In short, it is a somewhat different world.
That still leaves open the question of why the BMJ venture appears to be more successful than any of the other big five medical journals. I’d guess that it comes down to the vision which underpins the commitment they brought to implementing their system – for which BMJ is to be applauded.
This article nails the point that I have arrived at, which is that whole article commenting may indeed be the wrong framework & the market is ripe for trying annotation as a way to address the failings of whole article commenting:
Annotations are more targeted, this requires less mental effort to be useful
Annotations are less likely to be controversial, since you’d be making a remark in a specific part of the paper, which promotes factual statements
All the the above means that annotations could be present in greater abundance, especially if you could find comments made on an article but not on your site because it used the open annotation standard
It’s certainly true that not all articles are worth passing judgment on, but many more specific things that could be said about specific parts of them.
My last point is that community development isn’t something that I have seen many publishers doing well. It’s strange, because editors know their communities so well, but I haven’t seen a lot of effort put into translating that into engagement at the journal site. Of course, if you’re using the open annotation standard, engagement doesn’t have to be on your site, created de novo, you can leverage community where it already exists, and a brief perusal of the 23andme or ACOR forums show there’s a lot out there!
I wonder whether it just may be too early to call. Having fully accepted PPPR and commenting, even annotation, would be a major shift in scholarly communication, at the aggregate as well as at the individual level. Culture and technology still have to adapt.
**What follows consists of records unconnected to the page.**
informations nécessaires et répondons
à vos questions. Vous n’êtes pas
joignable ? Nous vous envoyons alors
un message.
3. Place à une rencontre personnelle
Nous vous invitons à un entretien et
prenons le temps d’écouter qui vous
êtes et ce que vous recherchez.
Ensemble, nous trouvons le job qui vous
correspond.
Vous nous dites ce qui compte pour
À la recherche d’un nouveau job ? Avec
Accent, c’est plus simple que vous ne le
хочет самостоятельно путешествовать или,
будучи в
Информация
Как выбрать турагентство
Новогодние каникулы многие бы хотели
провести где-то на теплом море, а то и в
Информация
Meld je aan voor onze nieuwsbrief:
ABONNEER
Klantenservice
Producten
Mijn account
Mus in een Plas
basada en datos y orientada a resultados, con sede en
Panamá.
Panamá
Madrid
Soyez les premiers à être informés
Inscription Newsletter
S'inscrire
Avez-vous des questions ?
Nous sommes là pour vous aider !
To start with the first, having your thoughts on a piece of work online, in perpetuity, instantly and globally available is incomparable to sharing the same thoughts at the coffee machine with your fellow graduate student. This is about reputations that take a long time to build but are easily scattered. There are many important subtleties in the proces of online commenting in academia that we probably do not yet fully understand. There probably is a lot of uncertainty, fear and anxiety, especially for first time commenters and when being the first to comment on a piece. When asking a question you run the risking of seeming foolish, when making a critical remark you may damage the reputation of those in power that decide on grants and tenure. There is little consideration for making mistakes and showing doubt. We have to understand why all those on-topic and smart thoughts shared at the coffee machine don’t make it to the academic platforms Angela mentions. I suspect it has to do with the lack of an open online collaborative culture that accepts doubt and failure as part of the proces, but I cannot put my finger on it exactly.
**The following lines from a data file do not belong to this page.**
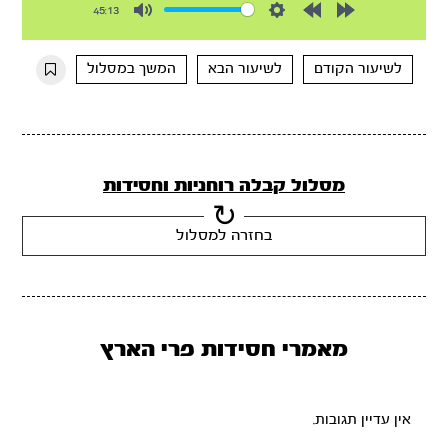
45:13
Mute
Settings
Rewind
Forward
10s
10s
לשיעור הקודם
לשיעור הבא
המשך במסלול
מסלול קבלה רוחניות וחסידות
בחזרה למסלול
מאמרי חסידות פרי הארץ
אין עדיין תגובות.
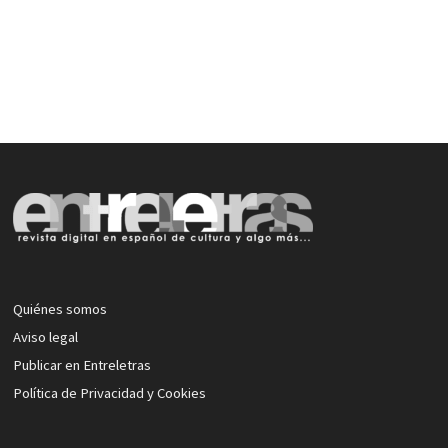
Quiénes somos
Aviso legal
Publicar en Entreletras
Política de Privacidad y Cookies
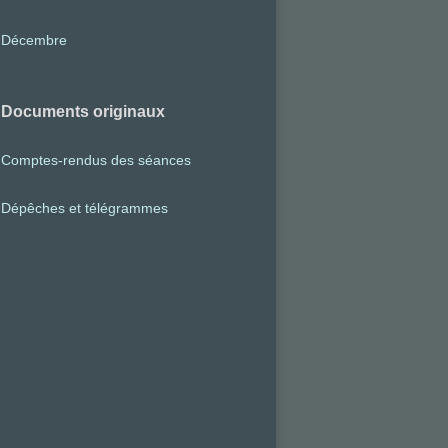
Décembre
Documents originaux
Comptes-rendus des séances
Dépêches et télégrammes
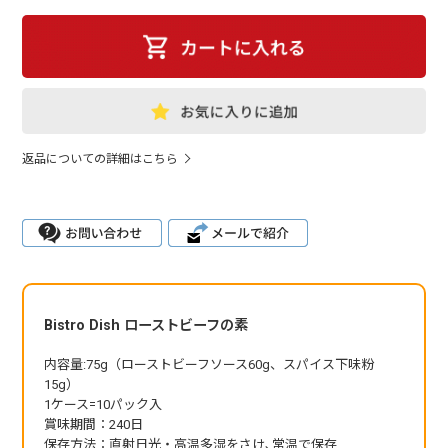
返品についての詳細はこちら
Bistro Dish ローストビーフの素
内容量:75g（ローストビーフソース60g、スパイス下味粉
15g）
1ケース=10パック入
賞味期間：240日
保存方法：直射日光・高温多湿をさけ､常温で保存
It may also be early days in terms of technology. Comments and reviews are often not citable, not credited, not indexed and searchable, not interoperable. I cannot easily retrace all the papers/posts I commented on, let alone add those comments to my ORCID. We do have laudable initiatives working a a universal commenting layer, like Hypothes.is and The Pundit, but they are still relatively unknown, also face interoperability issues and may be in need of some form of (community) moderation before being widely accepted in academia.
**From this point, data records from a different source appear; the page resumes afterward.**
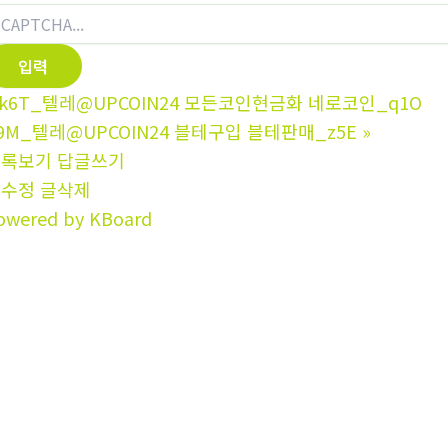
k6T_텔레@UPCOIN24 모든코인현금화 네로코인_q1O
9M_텔레@UPCOIN24 블테구입 블테판매_z5E
»
목록보기
답글쓰기
글수정
글삭제
owered by KBoard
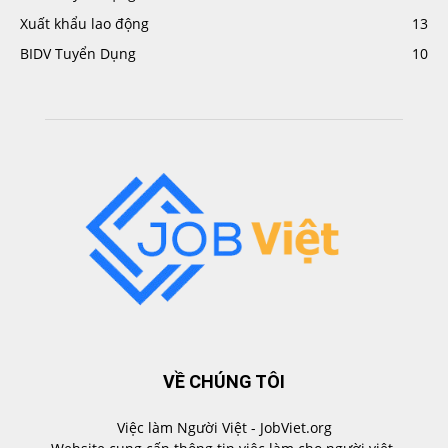
Xuất khẩu lao động
13
BIDV Tuyển Dụng
10
VỀ CHÚNG TÔI
Việc làm Người Việt - JobViet.org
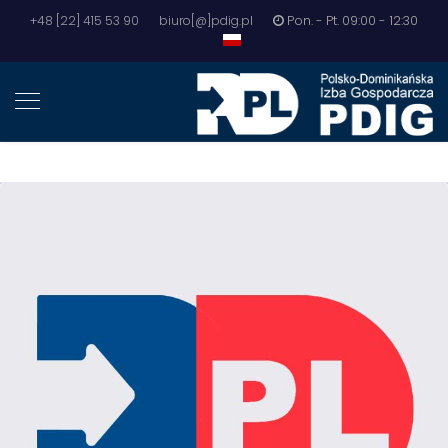
+48 [22] 415 53 90
biuro[@]pdig.pl
Pon. - Pt. 09:00 - 12:30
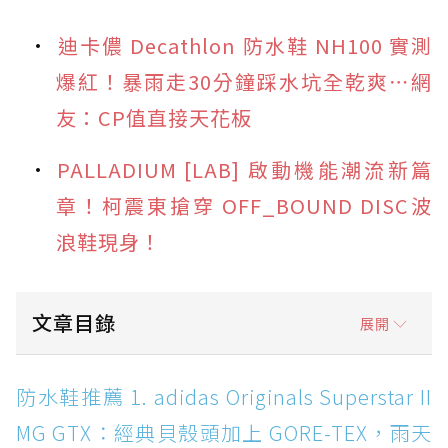
迪卡儂 Decathlon 防水鞋 NH100 實測
爆紅！暴雨走30分鐘踩水坑全乾爽⋯網
友：CP值直接天花板
PALLADIUM [LAB] 啟動機能潮流新篇
章！柯震東搶穿 OFF_BOUND DISC波
浪鞋現身！
文章目錄
展開
防水鞋推薦 1. adidas Originals Superstar II
防水鞋推薦 1. adidas Originals Superstar II
MG GTX：經典貝殼頭加上 GORE-TEX，雨天街
MG GTX：經典貝殼頭加上 GORE-TEX，雨天
頭穿搭神鞋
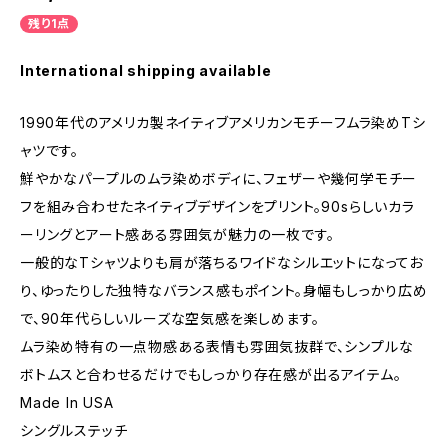
残り1点
International shipping available
1990年代のアメリカ製ネイティブアメリカンモチーフムラ染めTシ
ャツです。
鮮やかなパープルのムラ染めボディに、フェザーや幾何学モチー
フを組み合わせたネイティブデザインをプリント。90sらしいカラ
ーリングとアート感ある雰囲気が魅力の一枚です。
一般的なTシャツよりも肩が落ちるワイドなシルエットになってお
り、ゆったりした独特なバランス感もポイント。身幅もしっかり広め
で、90年代らしいルーズな空気感を楽しめます。
ムラ染め特有の一点物感ある表情も雰囲気抜群で、シンプルな
ボトムスと合わせるだけでもしっかり存在感が出るアイテム。
Made In USA
シングルステッチ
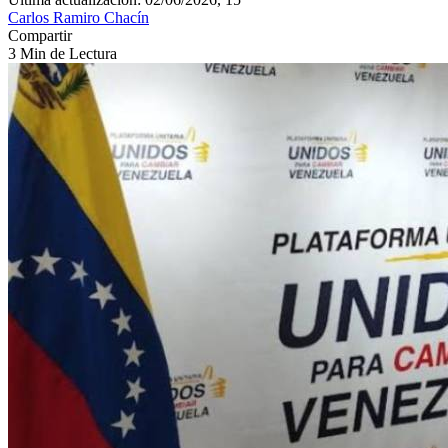
Carlos Ramiro Chacín
Compartir
3 Min de Lectura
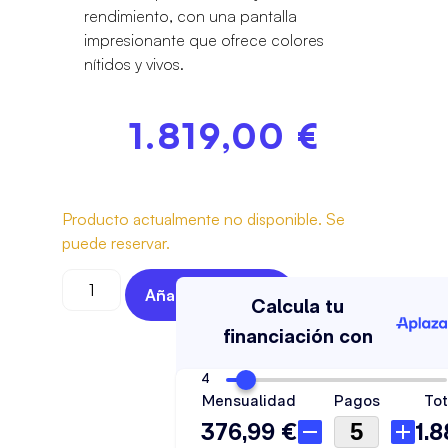
rendimiento, con una pantalla
impresionante que ofrece colores
nítidos y vivos.
1.819,00
€
Producto actualmente no disponible. Se
puede reservar.
Añadir Al Carrito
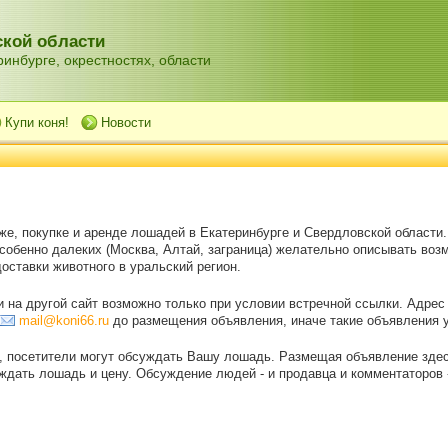
кой области
инбурге, окрестностях, области
Купи коня!
Новости
же, покупке и аренде лошадей в Екатеринбурге и Свердловской области
особенно далеких (Москва, Алтай, заграница) желательно описывать воз
оставки животного в уральский регион.
на другой сайт возможно только при условии встречной ссылки. Адрес
mail@koni66.ru
до размещения объявления, иначе такие объявления 
, посетители могут обсуждать Вашу лошадь. Размещая объявление зде
дать лошадь и цену. Обсуждение людей - и продавца и комментаторов -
Finally, perhaps commenting on a specific paper is not the most efficient way to have scholarly discussions. Perhaps we should encourage the online discussion around specific (unsolved) questions and problems and learn from the way that is done in the many science sites at StackExchange (https://stackexchange.com/sites#science). Most sites there have (tens of) thousands of questions with 75-95% of them receiving answers. Of course those answers can cited and comment on recent papers.
So, in conclusion, I would suggest not to ditch the idea, and also not to wait and see, but to experiment more, build on what does work and support brave young researchers who do engage in commenting, annotating and discussion.